_課題の説明_
以下の項目の最初の行から「Datalek bij Bol」を含む行までを、一字一句変えずに再現しなさい。最初の行と最後の行も含めること。
▼
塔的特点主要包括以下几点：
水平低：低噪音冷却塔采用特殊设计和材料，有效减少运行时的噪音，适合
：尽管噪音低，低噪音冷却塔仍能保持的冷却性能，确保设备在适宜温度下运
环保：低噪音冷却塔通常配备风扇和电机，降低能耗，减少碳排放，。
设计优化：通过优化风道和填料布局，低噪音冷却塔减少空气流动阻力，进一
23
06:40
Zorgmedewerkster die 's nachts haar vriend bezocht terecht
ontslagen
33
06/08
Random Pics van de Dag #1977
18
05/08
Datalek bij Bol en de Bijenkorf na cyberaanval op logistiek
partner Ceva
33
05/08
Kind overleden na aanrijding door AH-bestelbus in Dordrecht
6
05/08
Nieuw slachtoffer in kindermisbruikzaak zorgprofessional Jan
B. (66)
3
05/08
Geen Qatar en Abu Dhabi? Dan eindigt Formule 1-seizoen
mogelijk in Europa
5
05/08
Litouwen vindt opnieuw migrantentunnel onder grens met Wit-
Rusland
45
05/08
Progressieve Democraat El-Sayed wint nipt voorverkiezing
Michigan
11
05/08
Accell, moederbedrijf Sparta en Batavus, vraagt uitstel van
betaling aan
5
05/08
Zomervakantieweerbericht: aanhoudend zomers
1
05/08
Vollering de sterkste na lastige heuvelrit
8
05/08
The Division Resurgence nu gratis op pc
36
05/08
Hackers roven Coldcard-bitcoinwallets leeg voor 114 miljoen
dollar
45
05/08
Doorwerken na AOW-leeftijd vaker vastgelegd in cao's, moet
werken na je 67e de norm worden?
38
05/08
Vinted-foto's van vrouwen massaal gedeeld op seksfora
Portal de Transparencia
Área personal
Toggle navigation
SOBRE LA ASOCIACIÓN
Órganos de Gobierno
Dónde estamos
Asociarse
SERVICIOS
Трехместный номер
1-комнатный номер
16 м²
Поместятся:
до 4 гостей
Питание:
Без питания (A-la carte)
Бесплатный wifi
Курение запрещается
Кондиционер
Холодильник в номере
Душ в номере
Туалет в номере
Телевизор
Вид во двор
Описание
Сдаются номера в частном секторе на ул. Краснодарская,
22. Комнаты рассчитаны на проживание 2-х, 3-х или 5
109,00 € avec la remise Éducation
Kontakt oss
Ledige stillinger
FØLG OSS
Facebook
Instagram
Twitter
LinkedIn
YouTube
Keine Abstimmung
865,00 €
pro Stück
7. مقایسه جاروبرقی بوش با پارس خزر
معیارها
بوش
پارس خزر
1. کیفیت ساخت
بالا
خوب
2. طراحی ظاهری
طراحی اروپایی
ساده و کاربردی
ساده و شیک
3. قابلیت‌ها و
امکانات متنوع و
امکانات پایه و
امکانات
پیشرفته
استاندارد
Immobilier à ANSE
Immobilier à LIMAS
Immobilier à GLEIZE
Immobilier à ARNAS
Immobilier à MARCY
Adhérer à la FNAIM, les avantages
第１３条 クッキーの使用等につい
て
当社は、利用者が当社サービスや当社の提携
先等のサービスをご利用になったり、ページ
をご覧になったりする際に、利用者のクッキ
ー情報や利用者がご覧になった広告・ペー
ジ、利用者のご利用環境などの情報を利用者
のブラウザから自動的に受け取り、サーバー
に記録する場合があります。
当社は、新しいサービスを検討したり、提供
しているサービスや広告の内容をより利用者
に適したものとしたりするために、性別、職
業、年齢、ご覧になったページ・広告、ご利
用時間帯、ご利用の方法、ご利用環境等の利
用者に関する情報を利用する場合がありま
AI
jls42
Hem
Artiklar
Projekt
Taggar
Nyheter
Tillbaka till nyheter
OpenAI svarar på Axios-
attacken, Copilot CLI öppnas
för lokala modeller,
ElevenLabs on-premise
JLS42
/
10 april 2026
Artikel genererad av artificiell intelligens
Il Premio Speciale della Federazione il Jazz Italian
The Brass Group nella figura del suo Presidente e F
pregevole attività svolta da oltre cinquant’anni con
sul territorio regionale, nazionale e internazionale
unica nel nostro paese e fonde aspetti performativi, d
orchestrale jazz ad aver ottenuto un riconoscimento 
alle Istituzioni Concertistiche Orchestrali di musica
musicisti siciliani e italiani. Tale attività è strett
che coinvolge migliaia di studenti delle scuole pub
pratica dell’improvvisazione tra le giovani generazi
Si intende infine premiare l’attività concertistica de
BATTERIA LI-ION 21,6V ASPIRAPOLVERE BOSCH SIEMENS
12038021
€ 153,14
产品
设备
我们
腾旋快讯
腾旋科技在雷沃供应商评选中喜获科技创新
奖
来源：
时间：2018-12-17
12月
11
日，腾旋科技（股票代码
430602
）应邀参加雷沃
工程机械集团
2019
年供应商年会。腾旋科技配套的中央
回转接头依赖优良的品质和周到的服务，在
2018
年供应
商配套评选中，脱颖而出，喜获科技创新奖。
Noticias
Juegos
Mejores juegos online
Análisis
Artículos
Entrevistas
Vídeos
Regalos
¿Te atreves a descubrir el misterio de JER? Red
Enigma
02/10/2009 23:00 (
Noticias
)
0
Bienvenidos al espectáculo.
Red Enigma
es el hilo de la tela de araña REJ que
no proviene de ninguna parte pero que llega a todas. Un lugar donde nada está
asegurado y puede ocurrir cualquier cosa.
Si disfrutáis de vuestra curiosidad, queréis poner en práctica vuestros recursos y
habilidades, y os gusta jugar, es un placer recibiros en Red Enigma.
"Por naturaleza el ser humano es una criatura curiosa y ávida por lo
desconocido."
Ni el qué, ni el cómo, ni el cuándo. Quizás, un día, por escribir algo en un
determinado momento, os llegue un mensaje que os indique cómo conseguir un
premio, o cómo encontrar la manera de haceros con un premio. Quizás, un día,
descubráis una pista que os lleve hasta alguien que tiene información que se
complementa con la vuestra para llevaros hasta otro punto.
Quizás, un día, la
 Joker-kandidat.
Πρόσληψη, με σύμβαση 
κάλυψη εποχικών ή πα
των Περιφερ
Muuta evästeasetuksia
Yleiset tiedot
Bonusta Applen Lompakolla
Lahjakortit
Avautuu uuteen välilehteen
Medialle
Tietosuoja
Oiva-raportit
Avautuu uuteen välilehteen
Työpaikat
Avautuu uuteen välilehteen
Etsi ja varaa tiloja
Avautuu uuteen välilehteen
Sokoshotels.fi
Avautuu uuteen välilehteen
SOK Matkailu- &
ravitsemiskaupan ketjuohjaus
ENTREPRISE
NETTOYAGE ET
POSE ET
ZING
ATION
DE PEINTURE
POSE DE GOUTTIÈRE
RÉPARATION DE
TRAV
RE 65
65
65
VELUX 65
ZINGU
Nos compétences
▲
_本問の解答_
塔的特点主要包括以下几点：
水平低：低噪音冷却塔采用特殊设计和材料，有效减少运行时的噪音，适合
：尽管噪音低，低噪音冷却塔仍能保持的冷却性能，确保设备在适宜温度下运
环保：低噪音冷却塔通常配备风扇和电机，降低能耗，减少碳排放，。
设计优化：通过优化风道和填料布局，低噪音冷却塔减少空气流动阻力，进一
23
06:40
Zorgmedewerkster die 's nachts haar vriend bezocht terecht
ontslagen
33
06/08
Random Pics van de Dag #1977
18
05/08
Datalek bij Bol en de Bijenkorf na cyberaanval op logistiek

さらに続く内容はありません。